A while back, someone at Disney had the bright idea to develop a few of their theme park rides into motion pictures. And let’s face it, the first couple of attempts – Haunted Mansion, Country Bear Jamboree – were pretty awful. But then the studio struck gold with Pirates Of The Caribbean, which has become a rather lucrative franchise for them. Now someone apparently thinks that they can take that concept but expand it out to basing films on entire sections of their theme parks. Unfortunately, the first attempt, Tomorrowland, does not live up to its potential.
That Tomorrowland is such a disappointment comes as a surprise. Director Brad Bird has had a string of hits, first in animation with The Iron Giant, The Incredibles and Ratatouille and then in live action with Mission: Impossible – Ghost Protocol. But here, he has a huge creative misfire on his hands. He’s playing with classic science-fiction elements from Jules Verne-inspired steampunk rockets to the hopeful, shiny futurism of the early, pre-JFK assassination 1960s. And all of it just sits there on the screen, a fairly inert story that really doesn’t kick into any gear until the film is almost over. Ironically, one of the movie’s themes is about the transition from the hope and optimism that science used to bring to the world to now when it is often viewed with suspicion, questioned and demonized by those with their own agendas. But yet it doesn’t manage to engender any sense of wonder of its own.
The problem at the core of the film is the central mystery it presents the audience. Casey (Britt Robertson) is a precious, intelligent teen who discovers a mysterious pin that grants her a vision of a gleaming futuristic city filled with silver and glass spires, jetpacks, flying cars and rockets. Trying to trace the pin’s origins, she helped by the mysterious younger girl Athena (Raffey Cassidy, in perhaps the best performance of the film), finally coming to the home of Frank Walker (George Clooney). Frank explains that the pin is an invitation to Tomorrowland, a city in an alternate dimension that was founded over a century ago as a scientific utopia to develop new technologies for humanity. Unfortunately, something went wrong and Frank, who was invited to go to Tomorrowland as a child in the 1960s, says that it is impossible to go there now. An attack from a group of overly smiling humanoid robots convinces Frank to help Casey find a way to Tomorrowland.
A good portion of the movie is spent dodging these androids as Frank, Casey and Athena race one from location to another. It is not as if each stop holds another piece of the puzzle for their quest. It’s just that there is something at Point A that will transport them to Point B where something else will take them to Point C and so on. It is about as dramatically interesting as watching someone’s commute home from work that involves transferring from one subway line to another and maybe a bit of a bus ride as well.
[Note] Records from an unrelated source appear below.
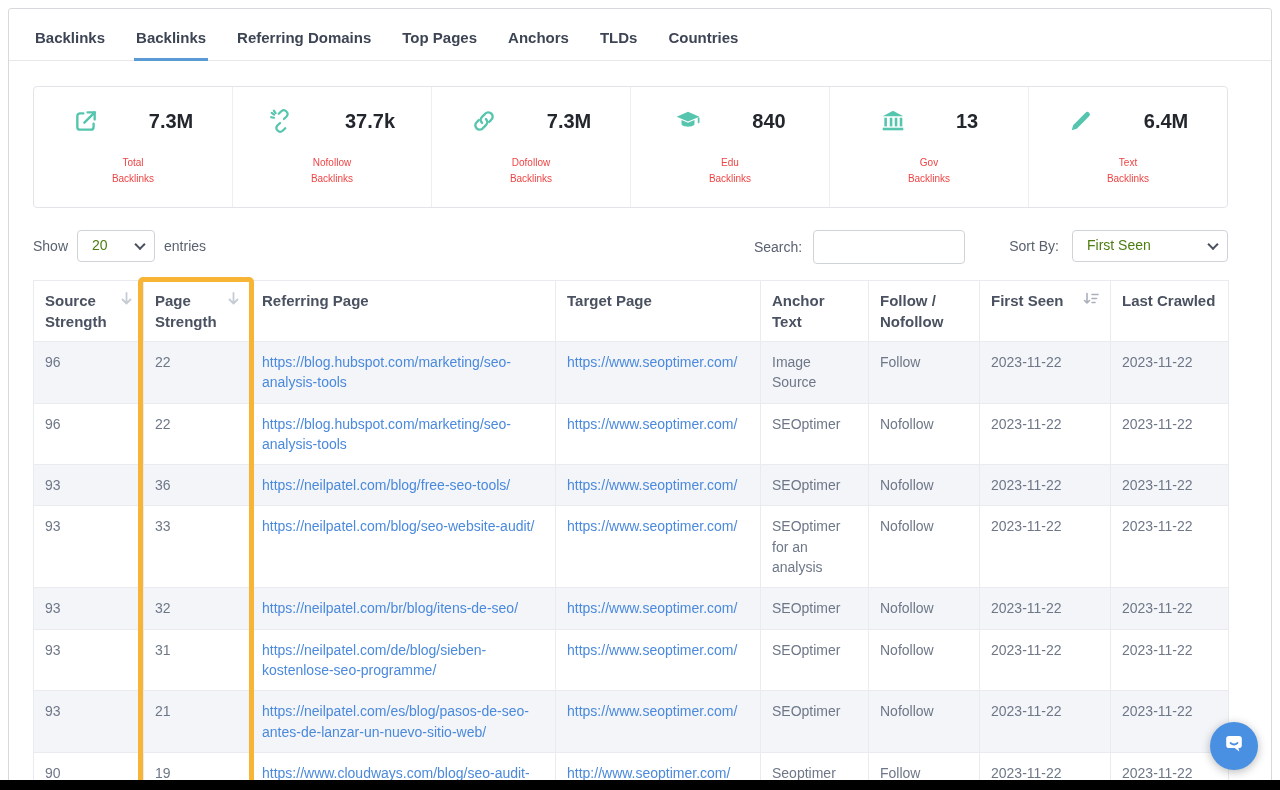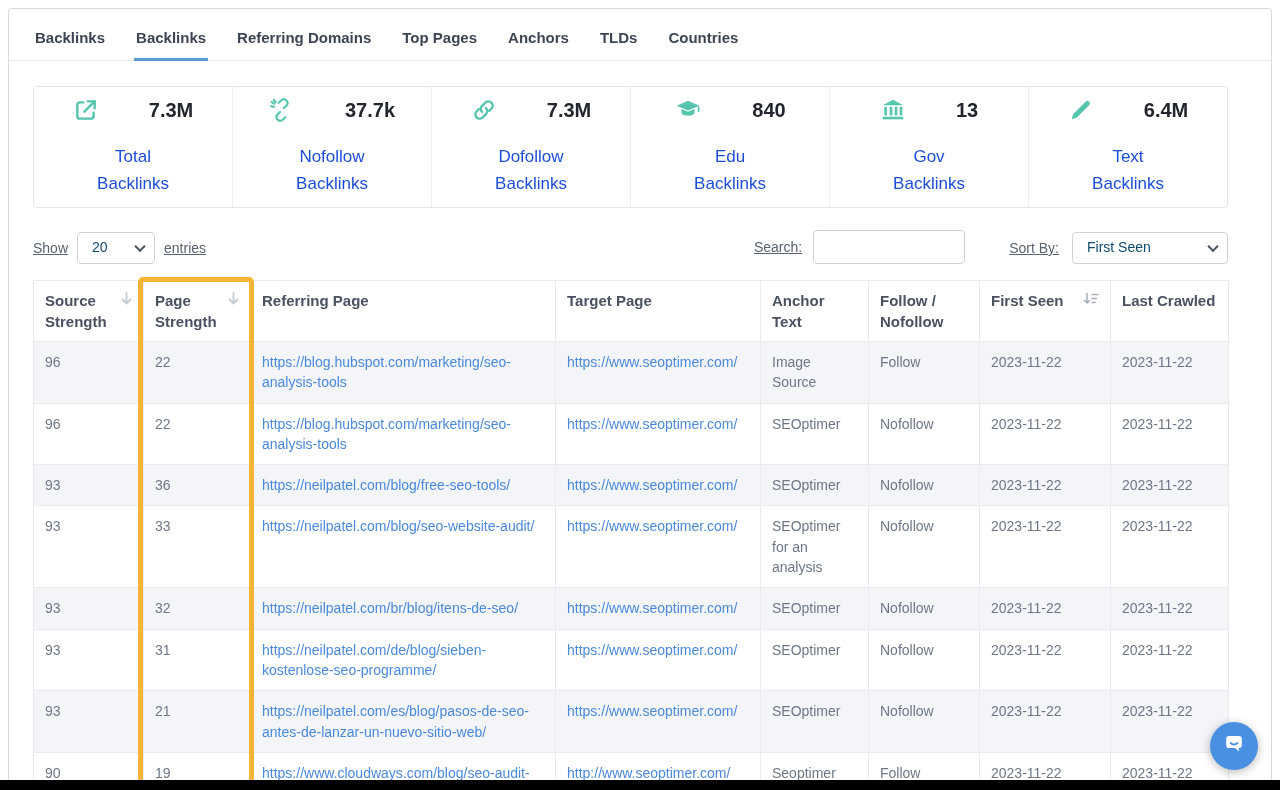--- a/index.html
+++ b/index.html
@@ -30,7 +30,7 @@
   .stat-top { display:flex; align-items:center; justify-content:center; gap:11px; }
   .stat-top svg { display:block; }
   .stat-value { font-size:20px; font-weight:bold; color:#23272d;margin-left:39px; }
-  .stat-label { margin-top:21px; font-size:17px; color:#1d4ed8; line-height:1.55; }
+  .stat-label { margin-top:21px; font-size:10px; color:#ef4444; line-height:1.55; }
   .stat-label span { display:block; }
   
   .controls { display:flex; align-items:flex-end; margin-top:22px; width:1195px; font-size:14px; color:#5a6270;text-decoration:underline; }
Almost all of the information Casey needs to answer her questions is held by Frank, but he just stubbornly doesn’t reveal anything. And the blame for this can probably be laid firmly at the feet of co-screenwriter Damon Lindelof. Characters talking past each other and never answering direct questions that would actually move the plot along is a criticism that had been leveled as the television series Lost on which Lindelof was a showrunner. I suppose that it is an acceptable thing to do when you have a full season or more worth of television to write, but when you only have approximately two hours of movie, it tends to keep things stalled for too much of the run time. If Frank had just taken a moment to say why he was exiled from Tomorrowland or if Athena would explain why she has been trying to recruit Casey, the film would have added some much needed tension and stakes that would have fueled their race to get to the city much more so than the vague mystery that is used here.
Directorially, Bird somehow never lets the audience connect with the spectacle on screen. The camera seems almost removed from the action, keeping us from really engaging with what we are seeing. Even something that should be as awe-inspiring as the initial long, swooping, single-take shot that tours us through Tomorrowland feels flat and bland, as if it was more about the camera move than the subject it was shooting. Another moment that should play like gangbusters, the opening of the Eiffel Tower to reveal it as a launch gantry for a steampunk rocketship that had been hidden under Paris, just sits there on the screen.
It is not that Bird doesn’t love the material he’s working with. There’s plenty of references to great science-fiction of the last century all through the film, everything from certain characters’ names to two oblique references to the movie The Rocketeer. There’s a sequence in a retro toy store that should be a lot of fun to freeze-frame all the way through to see how many different things are packed into it. Given that he has worked with such material before, in The Iron Giant and The Incredibles especially, Tomorrowland comes off as a let down.